Wednesday, 16 May 2012

A Thinking Day

Richard (the joiner) and I spent a sizeable portion of the day “brainstorming” the layout of the back cabin and main bedroom.  It was a very fruitful discussion which has resulted in a way forward that is mutually acceptable.

Three critical issues needed to be resolved in the back cabin.  They were:

  • Would the washer/dryer fit and where.
  • Where to locate the freezer
  • How to make the single inline bed extend to a double.

We removed the packing from the washer/dryer and it looked huge!  I was quite relieved when it was successfully moved onto Waiouru.  Darren and Richard carried it through the cratch door and then through the other three doorways to the back cabin. At least we know large appliances can be moved on or off the boat without much difficulty!  The machine was positioned in the centre of the starboard (right) side.  Then we moved it as far to the stern as possible without fouling the passageway.

It’s a snug fit but the washer/dryer just clears the passageway which is the plywood join on the floor.

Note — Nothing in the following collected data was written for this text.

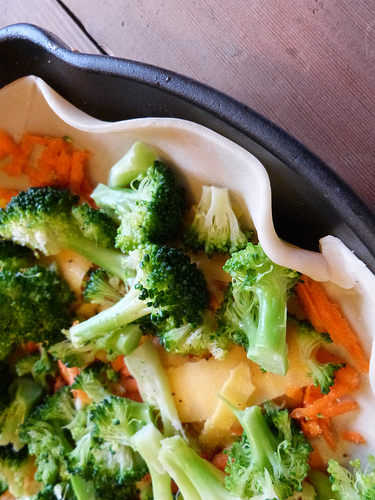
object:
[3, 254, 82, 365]
broccoli spear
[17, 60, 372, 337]
dish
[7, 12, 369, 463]
dish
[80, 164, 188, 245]
broccoli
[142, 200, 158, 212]
green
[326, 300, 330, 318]
small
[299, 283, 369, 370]
carrot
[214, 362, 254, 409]
slice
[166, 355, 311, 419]
cheese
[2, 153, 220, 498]
salad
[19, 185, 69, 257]
vegetables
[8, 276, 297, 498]
food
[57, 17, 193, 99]
pan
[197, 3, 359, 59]
table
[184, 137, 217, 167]
white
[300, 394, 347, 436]
shreds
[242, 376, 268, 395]
dough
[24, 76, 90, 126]
crust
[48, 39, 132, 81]
skillet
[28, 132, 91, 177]
shredded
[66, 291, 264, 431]
mixture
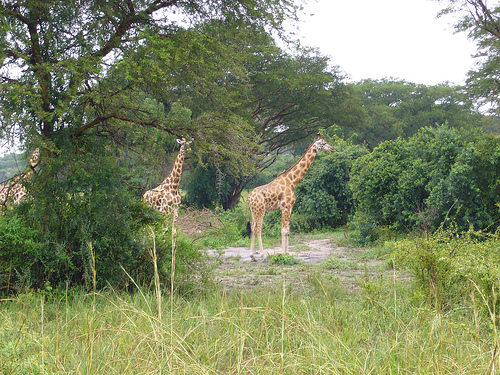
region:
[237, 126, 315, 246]
Tall giraffe standing on grass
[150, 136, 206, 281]
Tall giraffe standing on grass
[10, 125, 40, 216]
Tall giraffe standing on grass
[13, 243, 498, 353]
Tall green grass in foreground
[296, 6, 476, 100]
gray sky pearing through trees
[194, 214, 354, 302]
patch of gray dirt in grass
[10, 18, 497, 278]
tall green trees in forest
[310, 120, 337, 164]
head of tall giraffe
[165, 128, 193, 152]
head of tall giraffe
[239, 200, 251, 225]
tail of tall giraffe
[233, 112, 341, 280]
The giraffe is standing.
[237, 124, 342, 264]
The giraffe is tall.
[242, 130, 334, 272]
Giraffe standing on dirt.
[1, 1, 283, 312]
The tree is green.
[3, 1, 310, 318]
The tree is leafy.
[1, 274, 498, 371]
The grass is tall.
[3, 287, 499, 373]
The grass is overgrown.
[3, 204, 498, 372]
Weeds are turning brown.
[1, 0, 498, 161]
The sky is clear.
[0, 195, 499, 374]
The ground is dry.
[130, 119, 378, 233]
two giraffes in the wild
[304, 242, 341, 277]
brown dirt under animals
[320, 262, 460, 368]
green grass near the giraffes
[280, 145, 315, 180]
neck of the giraffe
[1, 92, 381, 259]
three different giraffes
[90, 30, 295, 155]
trees next to the animals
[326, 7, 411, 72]
white sky above the land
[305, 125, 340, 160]
head of the animal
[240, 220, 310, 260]
legs of the animal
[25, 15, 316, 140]
many different trees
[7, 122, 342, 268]
three giraffes standing in grass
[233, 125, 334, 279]
one giraffe standing in grass looking straight ahead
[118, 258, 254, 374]
tall green blades of grass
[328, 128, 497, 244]
tall green shrubs and brush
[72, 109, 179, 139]
brown limbs of tree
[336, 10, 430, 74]
clear white sky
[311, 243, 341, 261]
patch of tan dirt on ground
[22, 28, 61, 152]
brown tree trunk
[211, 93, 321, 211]
brown tree trunk and branches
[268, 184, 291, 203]
brown and tan spots on giraffe fur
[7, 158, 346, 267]
three giraffes in field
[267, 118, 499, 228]
green and thick bushes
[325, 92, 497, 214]
bushes are leafy and green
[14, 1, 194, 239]
tall tree in front of giraffes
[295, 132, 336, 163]
giraffe has white face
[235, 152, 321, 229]
giraffe has brown and tan spots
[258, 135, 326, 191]
giraffe has long neck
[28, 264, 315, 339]
grass is brown and thin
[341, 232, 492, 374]
grass is green and thick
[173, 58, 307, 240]
tall tree behind giraffes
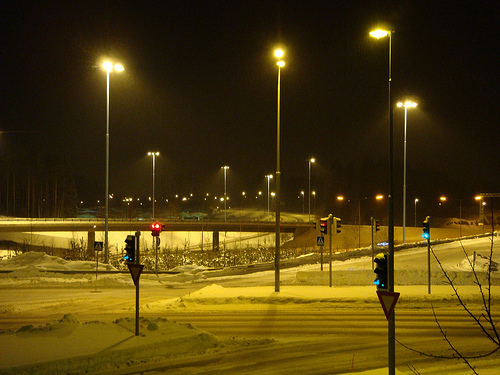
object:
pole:
[104, 72, 111, 264]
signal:
[373, 251, 396, 291]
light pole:
[274, 67, 282, 292]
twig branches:
[395, 209, 500, 375]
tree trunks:
[0, 161, 66, 218]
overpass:
[0, 216, 316, 259]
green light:
[422, 222, 430, 239]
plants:
[110, 249, 310, 270]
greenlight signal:
[373, 252, 387, 287]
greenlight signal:
[123, 235, 135, 262]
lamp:
[114, 63, 126, 73]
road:
[0, 236, 500, 375]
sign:
[93, 241, 103, 279]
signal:
[123, 234, 136, 265]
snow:
[0, 311, 227, 375]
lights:
[273, 47, 286, 68]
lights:
[369, 28, 390, 39]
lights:
[396, 99, 418, 108]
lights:
[147, 151, 160, 156]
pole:
[223, 169, 227, 222]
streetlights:
[145, 150, 273, 221]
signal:
[396, 99, 418, 109]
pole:
[155, 236, 159, 275]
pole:
[387, 30, 395, 291]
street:
[0, 216, 500, 375]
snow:
[155, 282, 496, 307]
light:
[150, 224, 154, 230]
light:
[154, 222, 162, 230]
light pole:
[152, 154, 155, 218]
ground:
[0, 223, 500, 375]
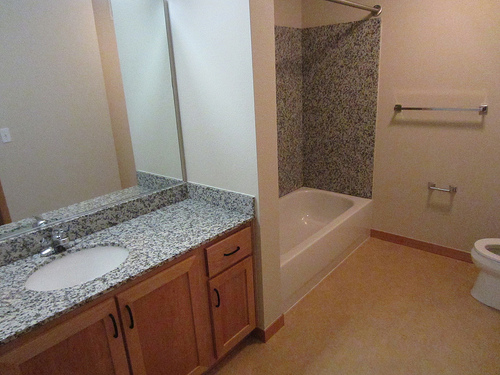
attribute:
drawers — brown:
[116, 289, 261, 370]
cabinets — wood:
[3, 221, 260, 373]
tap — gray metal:
[40, 227, 77, 257]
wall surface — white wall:
[169, 0, 266, 334]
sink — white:
[24, 244, 129, 291]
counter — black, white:
[7, 192, 241, 279]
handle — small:
[425, 177, 459, 199]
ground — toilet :
[442, 187, 468, 204]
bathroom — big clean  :
[38, 26, 495, 368]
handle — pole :
[391, 93, 495, 124]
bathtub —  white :
[272, 188, 375, 308]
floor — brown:
[213, 234, 496, 372]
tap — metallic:
[38, 231, 80, 257]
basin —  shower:
[279, 183, 376, 320]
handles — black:
[103, 310, 120, 337]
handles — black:
[121, 303, 139, 326]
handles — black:
[210, 288, 222, 307]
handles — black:
[221, 243, 241, 257]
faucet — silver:
[29, 195, 86, 277]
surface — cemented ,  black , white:
[142, 185, 197, 239]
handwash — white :
[5, 259, 21, 271]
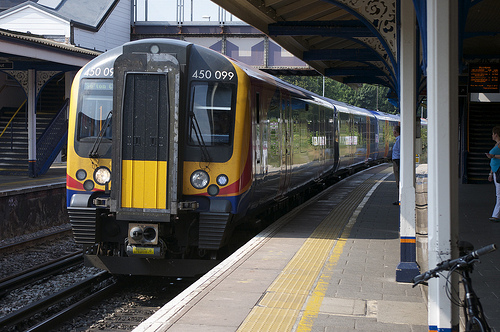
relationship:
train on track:
[65, 36, 402, 275] [1, 227, 198, 331]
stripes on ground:
[244, 164, 394, 331] [133, 164, 500, 331]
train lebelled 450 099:
[65, 36, 402, 275] [191, 67, 236, 82]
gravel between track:
[2, 256, 98, 314] [1, 227, 198, 331]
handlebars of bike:
[412, 242, 495, 286] [410, 236, 499, 330]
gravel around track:
[2, 256, 98, 314] [1, 227, 198, 331]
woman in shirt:
[484, 124, 499, 220] [484, 145, 499, 170]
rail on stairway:
[0, 99, 26, 141] [0, 70, 70, 175]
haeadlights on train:
[92, 166, 209, 189] [65, 36, 402, 275]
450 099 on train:
[191, 67, 236, 82] [65, 36, 402, 275]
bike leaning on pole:
[410, 236, 499, 330] [423, 0, 459, 330]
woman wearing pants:
[484, 124, 499, 220] [492, 172, 499, 217]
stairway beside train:
[0, 70, 70, 175] [65, 36, 402, 275]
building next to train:
[1, 0, 136, 52] [65, 36, 402, 275]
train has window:
[65, 36, 402, 275] [189, 80, 233, 144]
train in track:
[65, 36, 402, 275] [1, 227, 198, 331]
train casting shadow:
[65, 36, 402, 275] [248, 159, 398, 240]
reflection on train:
[81, 52, 121, 72] [65, 36, 402, 275]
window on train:
[189, 80, 233, 144] [65, 36, 402, 275]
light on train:
[93, 166, 112, 185] [65, 36, 402, 275]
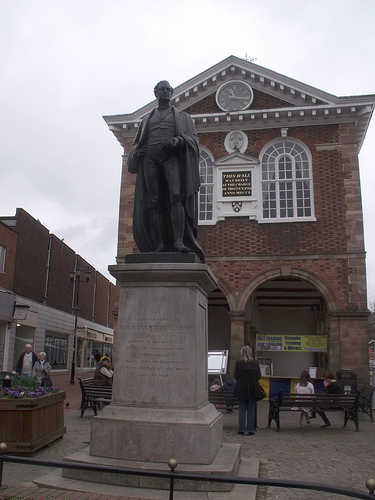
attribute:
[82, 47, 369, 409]
building — brick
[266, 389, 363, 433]
bench — metal, wood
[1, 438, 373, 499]
railing — metal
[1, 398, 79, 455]
container — large, square, wood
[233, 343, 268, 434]
woman — blonde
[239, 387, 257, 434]
jeans — blue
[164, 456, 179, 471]
top — gold, round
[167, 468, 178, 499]
post — fence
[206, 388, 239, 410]
bench — brown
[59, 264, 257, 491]
monument — stone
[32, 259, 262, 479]
pedestal — concrete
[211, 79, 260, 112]
clock — round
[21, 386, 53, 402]
flower — purple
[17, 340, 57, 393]
couple — eldery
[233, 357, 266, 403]
coat — black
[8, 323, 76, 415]
couple — old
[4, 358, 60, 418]
flowers — purple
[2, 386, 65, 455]
flower box — wooden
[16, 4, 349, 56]
sky — overcast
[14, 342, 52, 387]
couple — old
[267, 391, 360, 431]
bench — brown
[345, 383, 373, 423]
bench — brown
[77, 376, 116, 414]
bench — brown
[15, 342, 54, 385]
couple — older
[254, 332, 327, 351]
banner — yellow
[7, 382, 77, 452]
bed — flower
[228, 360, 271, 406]
jacket — black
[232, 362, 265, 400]
coat — black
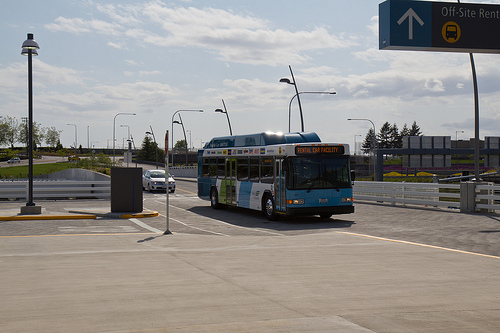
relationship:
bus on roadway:
[195, 132, 355, 217] [0, 179, 500, 255]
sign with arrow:
[378, 0, 500, 56] [395, 6, 425, 41]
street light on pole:
[19, 32, 40, 58] [26, 54, 35, 206]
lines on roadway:
[127, 218, 163, 234] [0, 179, 500, 255]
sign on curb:
[161, 129, 175, 239] [1, 232, 348, 239]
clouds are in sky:
[43, 1, 355, 69] [1, 0, 499, 147]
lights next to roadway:
[64, 110, 205, 167] [0, 179, 500, 255]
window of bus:
[284, 154, 352, 188] [195, 132, 355, 217]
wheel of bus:
[261, 193, 277, 221] [195, 132, 355, 217]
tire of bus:
[208, 186, 220, 209] [195, 132, 355, 217]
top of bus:
[202, 131, 322, 147] [195, 132, 355, 217]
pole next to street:
[26, 54, 35, 206] [0, 179, 500, 255]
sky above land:
[1, 0, 499, 147] [1, 148, 498, 332]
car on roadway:
[143, 169, 176, 191] [0, 179, 500, 255]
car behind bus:
[143, 169, 176, 191] [195, 132, 355, 217]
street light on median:
[19, 32, 40, 58] [1, 207, 159, 220]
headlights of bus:
[288, 198, 354, 206] [195, 132, 355, 217]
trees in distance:
[362, 121, 424, 160] [0, 86, 497, 150]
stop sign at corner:
[161, 129, 175, 239] [160, 228, 359, 256]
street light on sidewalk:
[19, 32, 40, 58] [1, 210, 161, 220]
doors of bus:
[275, 158, 289, 215] [195, 132, 355, 217]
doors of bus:
[224, 157, 238, 208] [195, 132, 355, 217]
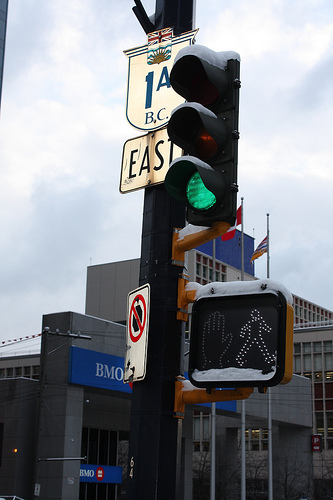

After measuring the Engel freezer it will fit longitudinally on top of the washer.  We will mount it on heavy duty drawer slides so it can be pulled into the passageway to access the lid.  By pulling it out we will have room for a storage cupboard above.  The freezer is actually slightly longer than the width of the washer.  Richard is going to make this void beside the washer into a narrow vertical storage area.  I will probably keep the folding chair for the work station in it.

To the left of the washer will be the small work station (700mm wide).  It will have a folding desktop with a cupboard above for the printer/scanner.  To the right will be the wet locker for jackets, etc.

After considering a range of options for extending the bed we have agreed the extension will be made of four removable sections. Each will have a hinged side “leg” which will fold down and lock into the floor to create a right angle section.  When the bed doesn’t need to be extended these sections will fold up and be stored under the bed.

Richard then completed the timber shelving in the display cabinet.

The top shelf will have a cupboard door and will contain all the electrical connections.  The second shelf will have a glass door and hold the media tank.  The large open area in the middle has been drilled for adjustable glass shelving and will have a glass door.  The lower section will have a timber cupboard door.  I was thinking of installing LED backlighting in the glass section but Jan has ruled this out stating “I don’t want to illuminate the dust!”

One of the tasks for tomorrow is to make up the templates for the fireplace slate cladding.

Richard and I then spend a good part of an hour discussing the detail for the main bedroom layout.  We’ve decided to go with a ‘comb’ extension to our cross-over bed.  We also discussed and measured various options for the height of the bed.  Because the width of the hull increases as it rises to the gunwale (curve of the hull) the bed actually gets longer the higher it is off the floor.  However if the bed was too high off the floor we might find our foreheads touching the underside of the gunwale.  In the end I decided the base of the mattress would be 18” above the floor.  On this will be 8” of mattress; which gives us approximately 14” of headroom.

The other completed task was to cut the hole in the shower floor for the waste trap.  Then we cut a “trench” through the plywood floor to route the waste pipe to the pump. I must remember to take a photo of it tomorrow.